15 mai 2019

Y aura-t-il débat sur France 2 et Inter le 22 mai ?

Plusieurs têtes de liste aux élections européennes menacent de boycotter un débat sur France 2 et France Inter le 22 mai, dénonçant une "mascarade" à quatre jours du scrutin.
"Si France 2 et France Inter refusent de changer les règles du débat, nous ne participerons pas à cette parodie de débat", ont déclaré, dans un communiqué commun, les têtes de liste Nicolas Dupont-Aignan (Debout la France), Benoît Hamon (Générations) et Jean-Christophe Lagarde (UDI), en appelant "les autres listes à ne pas servir d'alibi à cette mascarade".
Le président de Debout la France, le chef de file de Générations et le président de l'Union des démocrates et indépendants tiendront une conférence de presse commune mercredi matin à ce sujet.
"Ce n'est pas au service public de l'audiovisuel de choisir les bonnes ou les mauvaises listes. Ce choix appartient souverainement aux citoyennes et aux citoyens par leur vote", estiment-ils.
Ce débat dans le cadre de "l'Emission politique" doit réunir dans un premier temps six candidats ou chefs de partis: Marine Le Pen (RN) et Stanislas Guérini (LREM) dont les listes font la course en tête autour de 22%, Laurent Wauquiez (LR, 13-14%), Raphaël Glucksmann (PS/PP, entre 5 et 6%), Yannick Jadot (EELV, entre 7 et 8%), Manon Aubry (LFI, entre 8 et 9,5%). 

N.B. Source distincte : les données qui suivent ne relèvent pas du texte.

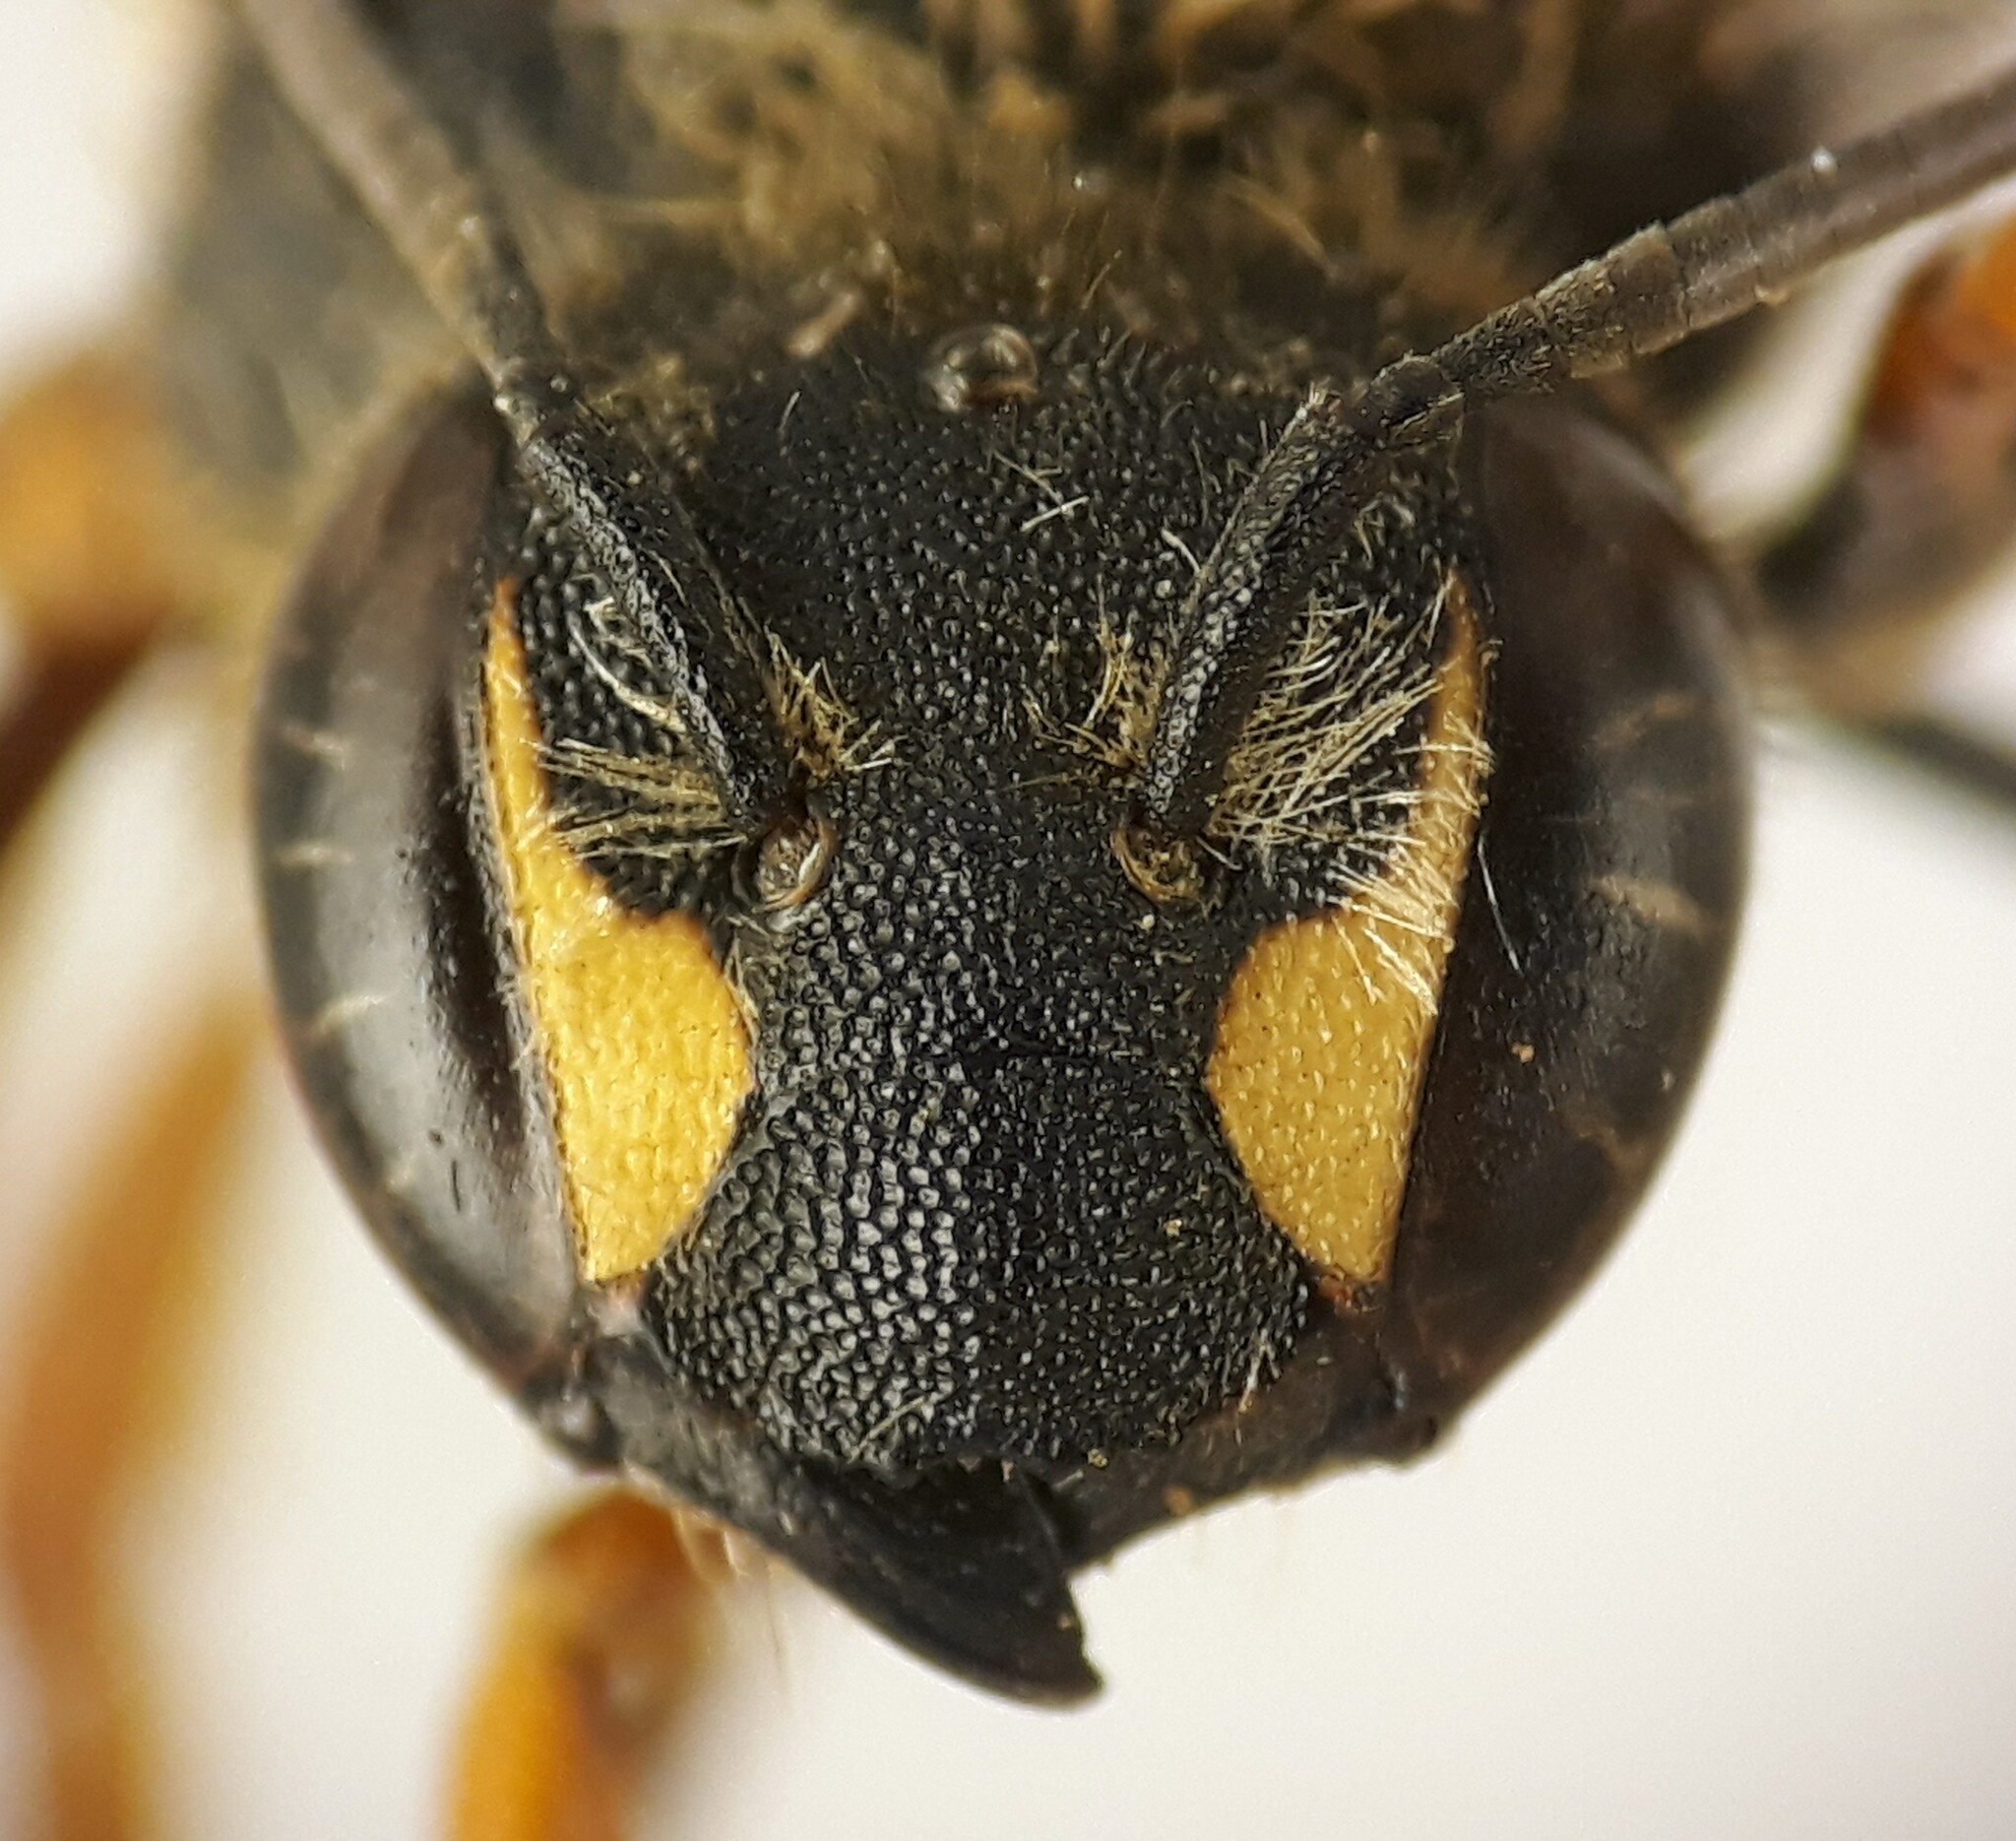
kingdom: Animalia
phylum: Arthropoda
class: Insecta
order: Hymenoptera
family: Megachilidae
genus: Rhodanthidium
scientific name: Rhodanthidium septemdentatum
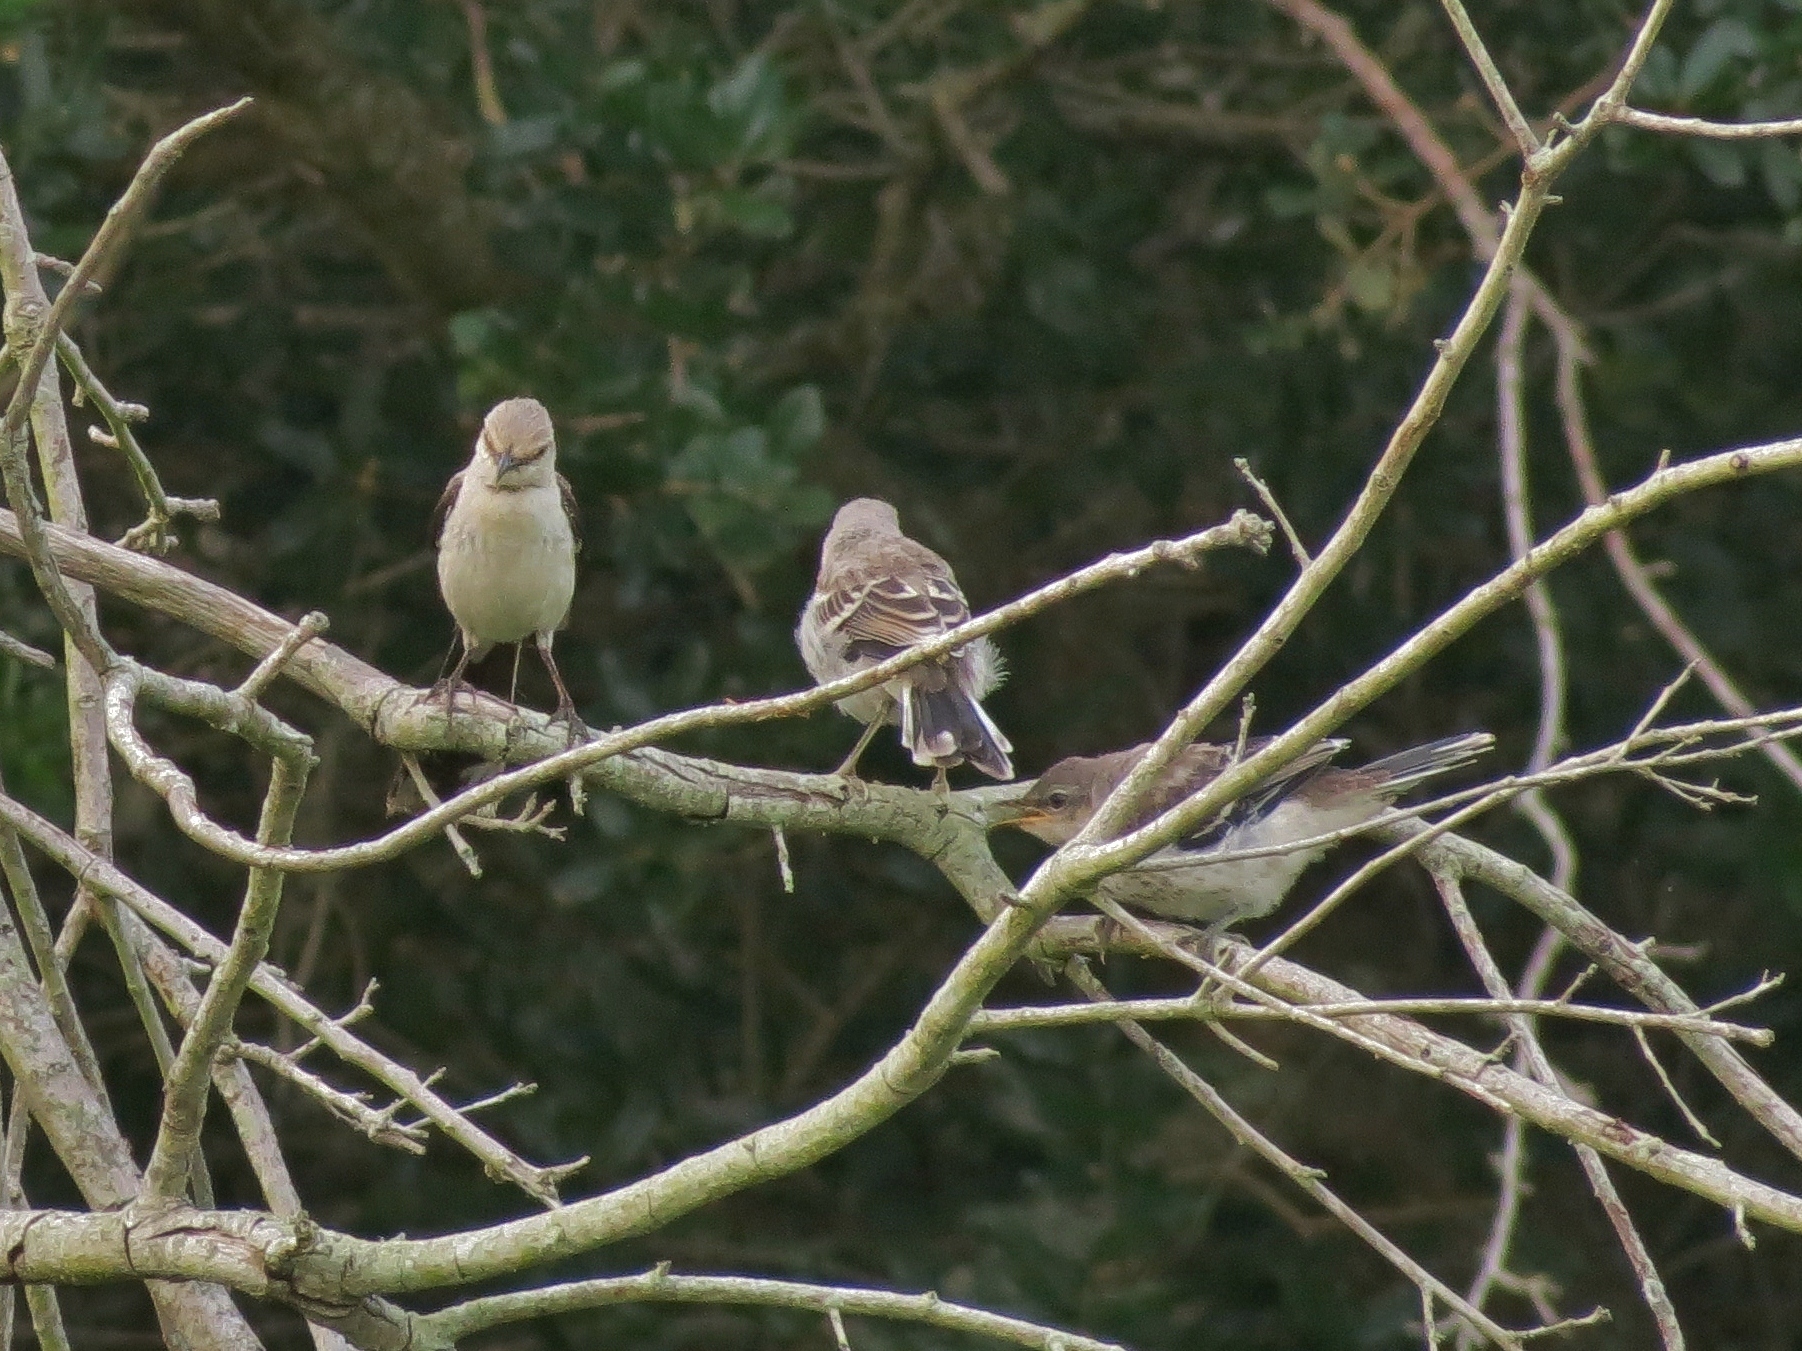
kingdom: Animalia
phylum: Chordata
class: Aves
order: Passeriformes
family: Mimidae
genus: Mimus
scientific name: Mimus gilvus
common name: Tropical mockingbird
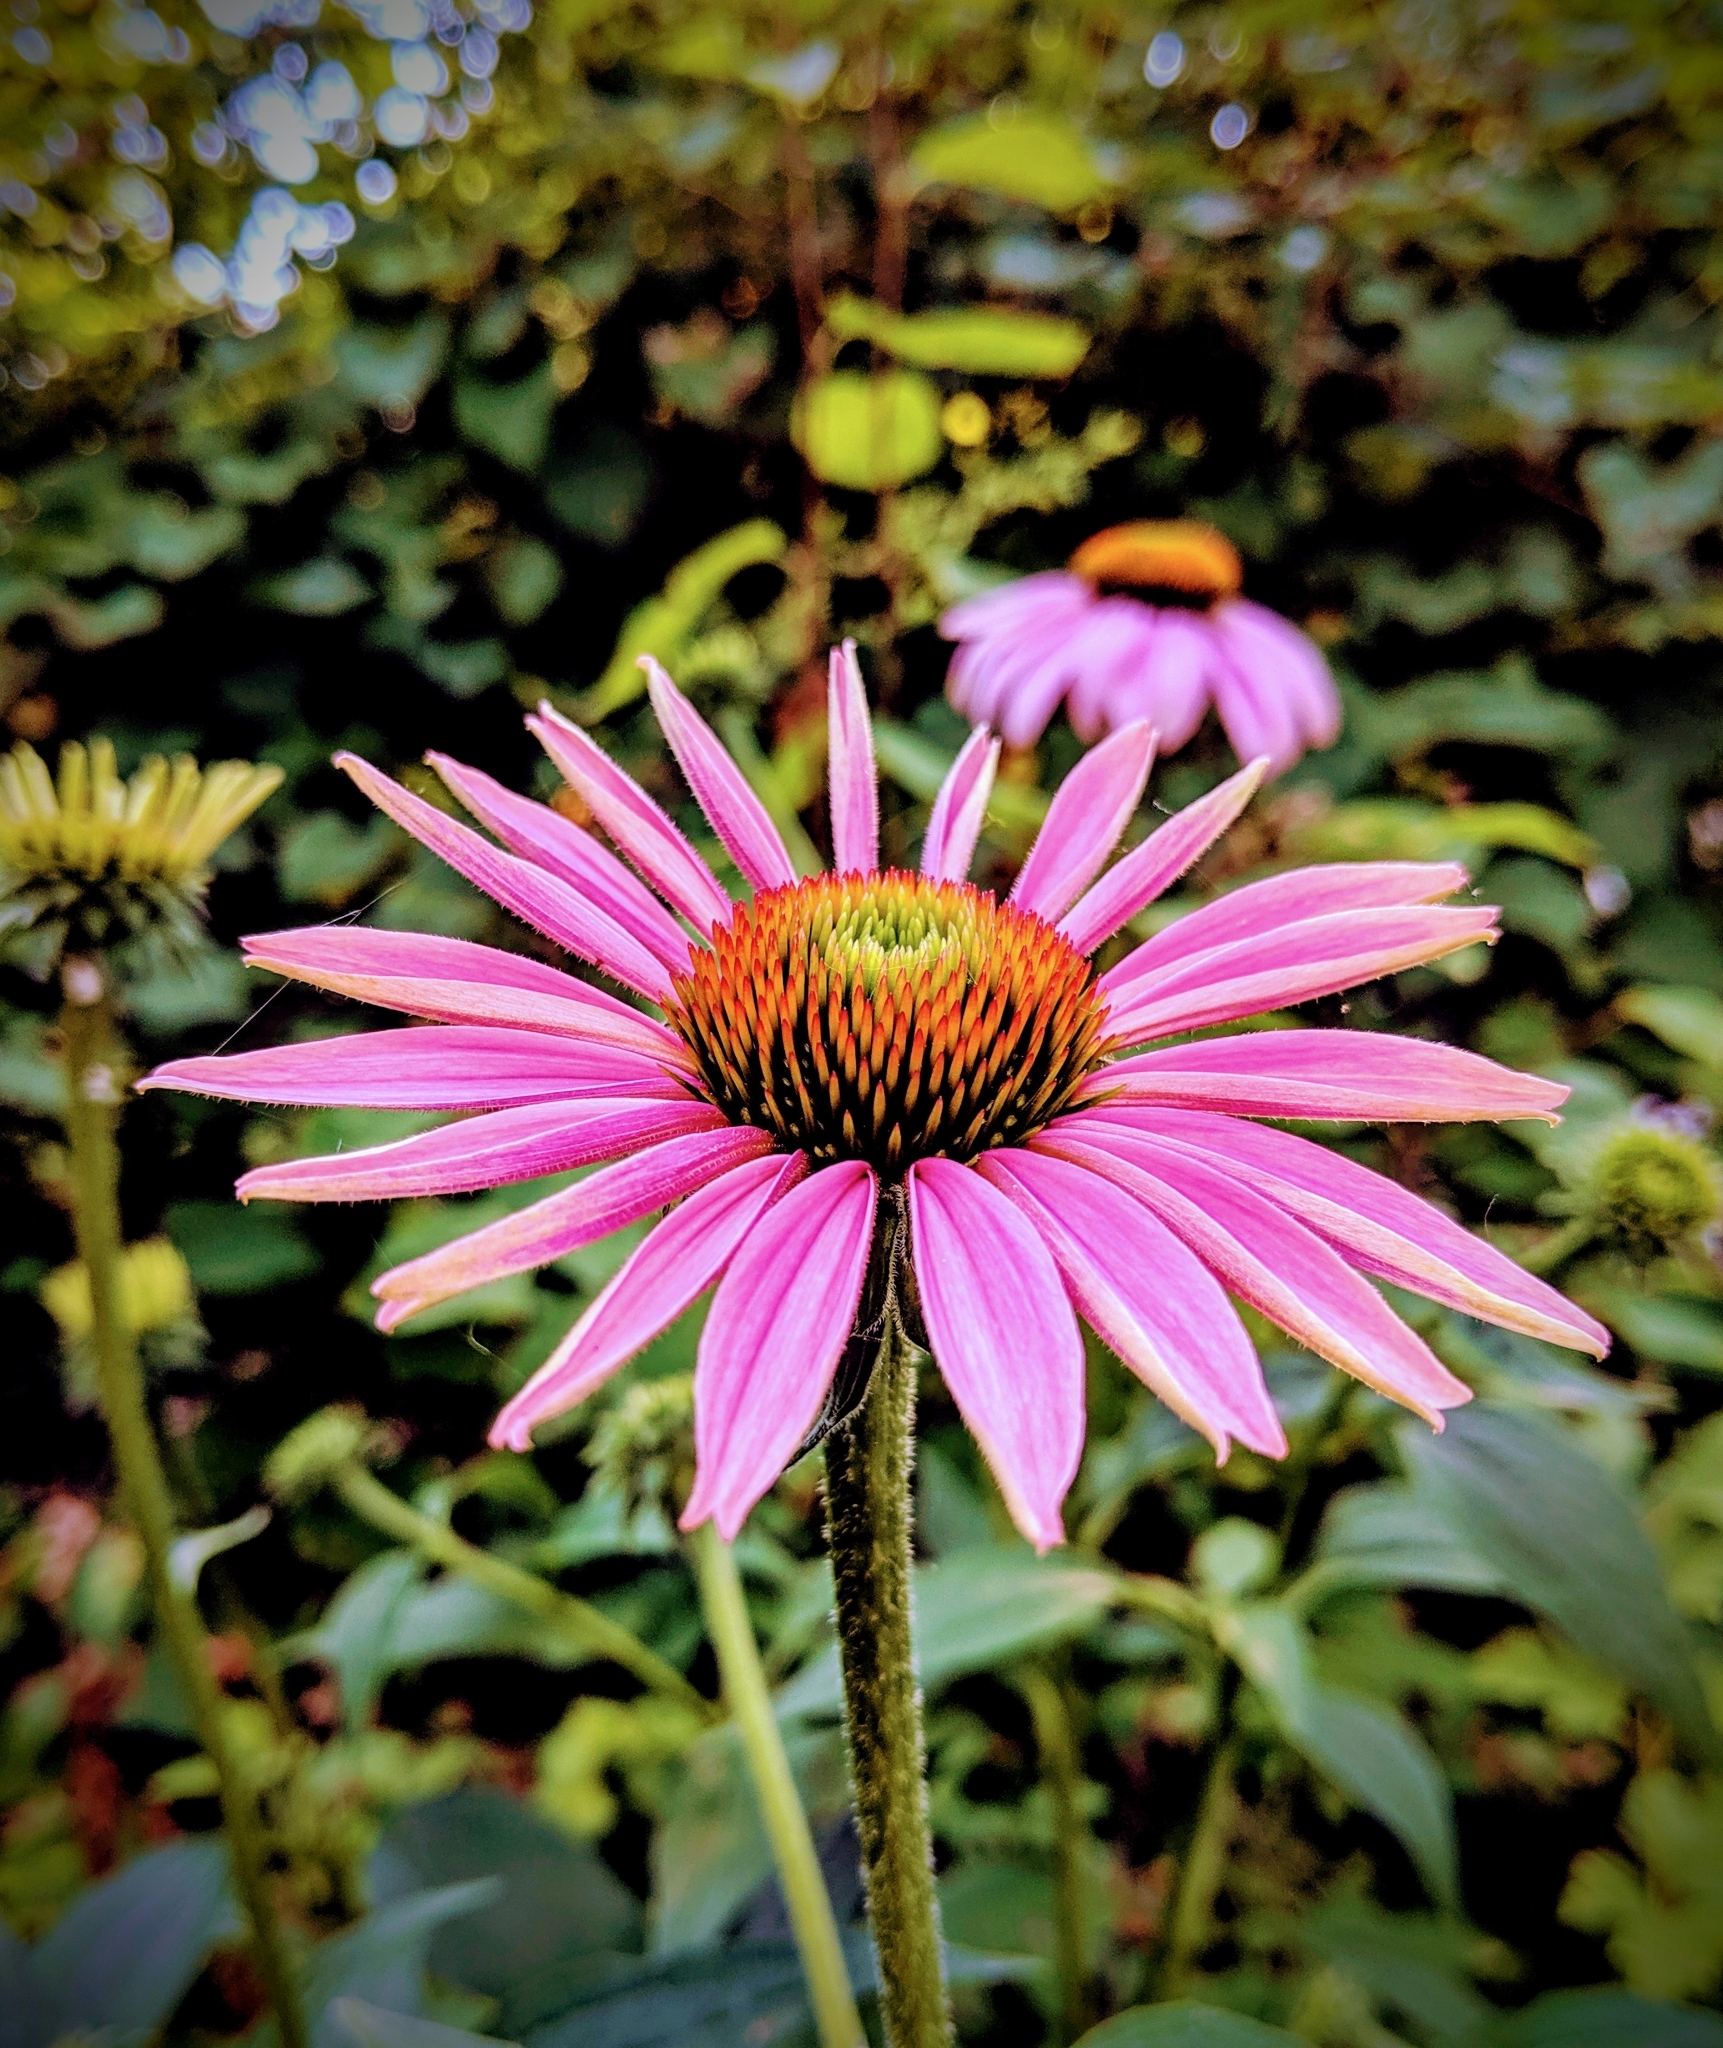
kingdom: Plantae
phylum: Tracheophyta
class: Magnoliopsida
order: Asterales
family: Asteraceae
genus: Echinacea
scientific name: Echinacea purpurea
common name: Broad-leaved purple coneflower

Dans un deuxième temps, sont prévus Nicolas Dupont-Aignan (DLF), Ian Brossat (PCF), Jean-Christophe Lagarde (UDI), François Asselineau (UPR), Francis Lalanne (Gilets jaunes), Dominique Bourg (écolo), Florian Philippot (Patriotes), Nathalie Arthaud (LO) et Benoît Hamon (Générations), tous en dessous de 5% d'intentions de vote.
Plusieurs d'entre eux ont critiqué en outre la présence des dirigeants de LR, LREM et du RN au lieu de leurs têtes de liste (Bellamy, Loiseau et Bardella). 
La tête de liste du PCF Ian Brossat a pour sa part annoncé saisir le Conseil supérieur de l'audiovisuel (CSA), chargé de veiller au pluralisme mais qui n'intervient jamais en amont sur la programmation des chaînes, et "suspendre" sa participation au débat, qui selon lui "veut faire l'élection à la place des électeurs".
Florian Philippot a critiqué "une marque incroyable d'irrespect" envers les électeurs. 
Benoît Hamon a accusé, sur Public Sénat, la présidente de France Télévisions Delphine Ernotte d'avoir voulu donner "quelques gages à l'Élysée" pour obtenir un second mandat. 
Faux, a répondu Thomas Sotto, coprésentateur de "L'Emission politique" ( ndlr : et donc rémunéré par Ernotte), interrogé par l'AFP.
Pour lui, les organisateurs ont "respecté rigoureusement et scrupuleusement les critères de représentativité du CSA" qui intègrent les sondages, le nombre de parlementaires, la contribution au débat électoral.
Et sur le découpage en deux parties de ce débat, "c'est un choix qu'on assume", a-t-il dit, invoquant une volonté de "clarté", pour que les candidats puissent exposer leurs "idées pour l'Europe". 
Quant à la présence de chefs de partis, "dès le départ, c'est nous qui avions donné cette possibilité" aux candidats, a-t-il précisé, compte tenu du fait que certaines têtes de liste devaient participer à des meetings ce soir-là.
"On ne favorisera personne", a-t-il assuré, précisant que l'émission allait donner la parole à une quinzaine de listes sur un record de 34.
"Ces petites intimidations, ça suffit", a-t-il ajouté, relevant que France 2 était la seule grande chaîne à diffuser régulièrement des programmes politiques en soirée. Le dernier grand débat télévisé de la campagne doit avoir lieu le lendemain, le 23 mai, sur BFMTV.